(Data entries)
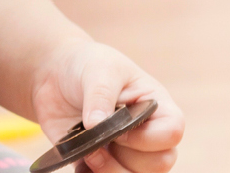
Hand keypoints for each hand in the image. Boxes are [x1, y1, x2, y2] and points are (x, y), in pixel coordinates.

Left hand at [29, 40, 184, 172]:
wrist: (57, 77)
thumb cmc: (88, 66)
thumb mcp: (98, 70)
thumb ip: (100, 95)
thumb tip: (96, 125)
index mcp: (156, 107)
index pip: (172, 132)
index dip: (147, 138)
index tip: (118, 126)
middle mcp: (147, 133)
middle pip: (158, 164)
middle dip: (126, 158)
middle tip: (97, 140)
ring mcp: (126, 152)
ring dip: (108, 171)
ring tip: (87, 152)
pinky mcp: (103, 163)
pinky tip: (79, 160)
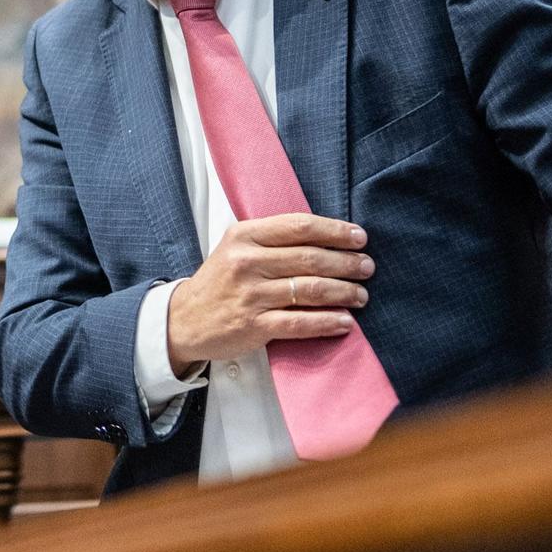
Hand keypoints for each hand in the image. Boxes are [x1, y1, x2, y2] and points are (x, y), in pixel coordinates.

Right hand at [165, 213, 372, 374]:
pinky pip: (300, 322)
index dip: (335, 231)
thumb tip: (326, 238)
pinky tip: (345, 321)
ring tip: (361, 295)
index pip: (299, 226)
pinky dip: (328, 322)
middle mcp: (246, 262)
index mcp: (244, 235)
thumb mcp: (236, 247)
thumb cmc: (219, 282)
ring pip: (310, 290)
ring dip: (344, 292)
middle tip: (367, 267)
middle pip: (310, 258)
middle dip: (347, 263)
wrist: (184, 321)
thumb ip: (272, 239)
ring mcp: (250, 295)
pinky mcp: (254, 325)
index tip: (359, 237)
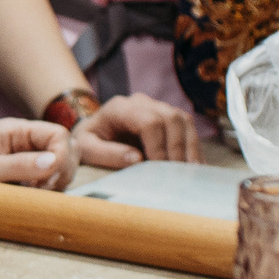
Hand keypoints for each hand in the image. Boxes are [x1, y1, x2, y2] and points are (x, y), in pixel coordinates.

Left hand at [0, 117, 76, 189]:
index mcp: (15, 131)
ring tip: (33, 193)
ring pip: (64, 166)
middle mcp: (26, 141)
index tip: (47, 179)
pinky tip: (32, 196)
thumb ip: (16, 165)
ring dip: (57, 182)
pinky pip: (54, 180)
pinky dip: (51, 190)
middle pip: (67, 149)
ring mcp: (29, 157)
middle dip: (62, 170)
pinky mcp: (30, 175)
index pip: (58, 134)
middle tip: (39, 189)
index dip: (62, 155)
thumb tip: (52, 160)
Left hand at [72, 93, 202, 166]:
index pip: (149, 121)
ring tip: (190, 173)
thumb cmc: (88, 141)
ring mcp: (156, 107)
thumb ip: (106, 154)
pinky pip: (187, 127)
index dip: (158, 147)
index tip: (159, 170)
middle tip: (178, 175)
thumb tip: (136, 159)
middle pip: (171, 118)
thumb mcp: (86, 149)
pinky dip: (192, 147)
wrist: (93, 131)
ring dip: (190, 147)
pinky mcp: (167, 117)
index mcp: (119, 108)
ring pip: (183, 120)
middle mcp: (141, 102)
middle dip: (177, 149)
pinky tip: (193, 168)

### TASK REQUIREMENTS
Leaving every picture behind, retype the entries above exactly, from the first line through the line with "middle mcp: (246, 262)", and stop there.

### ANSWER SPACE
Hand keypoints for each hand in the image. Boxes are [x1, y1, x2, y2] and points are (x, y), in pixel coordinates.

Left hand at [29, 40, 184, 172]:
wrist: (57, 77)
thumb cmc: (88, 66)
thumb mcp: (98, 70)
thumb ip: (100, 95)
thumb tip: (96, 125)
index mcp: (156, 107)
index pip: (172, 132)
index dip: (147, 138)
index tip: (118, 126)
middle mcp: (147, 133)
middle pip: (158, 164)
middle dip: (126, 158)
middle tip: (97, 140)
ring mcp: (126, 152)
ring dip: (108, 171)
ring tip: (87, 152)
pinky mcp: (103, 163)
pinky tip: (79, 160)
Hand keypoints for each hand in the image. Boxes are [x1, y1, x2, y2] and points are (x, y), in pixel coordinates.

Right hand at [165, 213, 372, 374]:
pinky pip: (300, 322)
index dip: (335, 231)
thumb tip: (326, 238)
pinky tip: (345, 321)
ring tip: (361, 295)
index pip: (299, 226)
pinky dip: (328, 322)
middle mcp: (246, 262)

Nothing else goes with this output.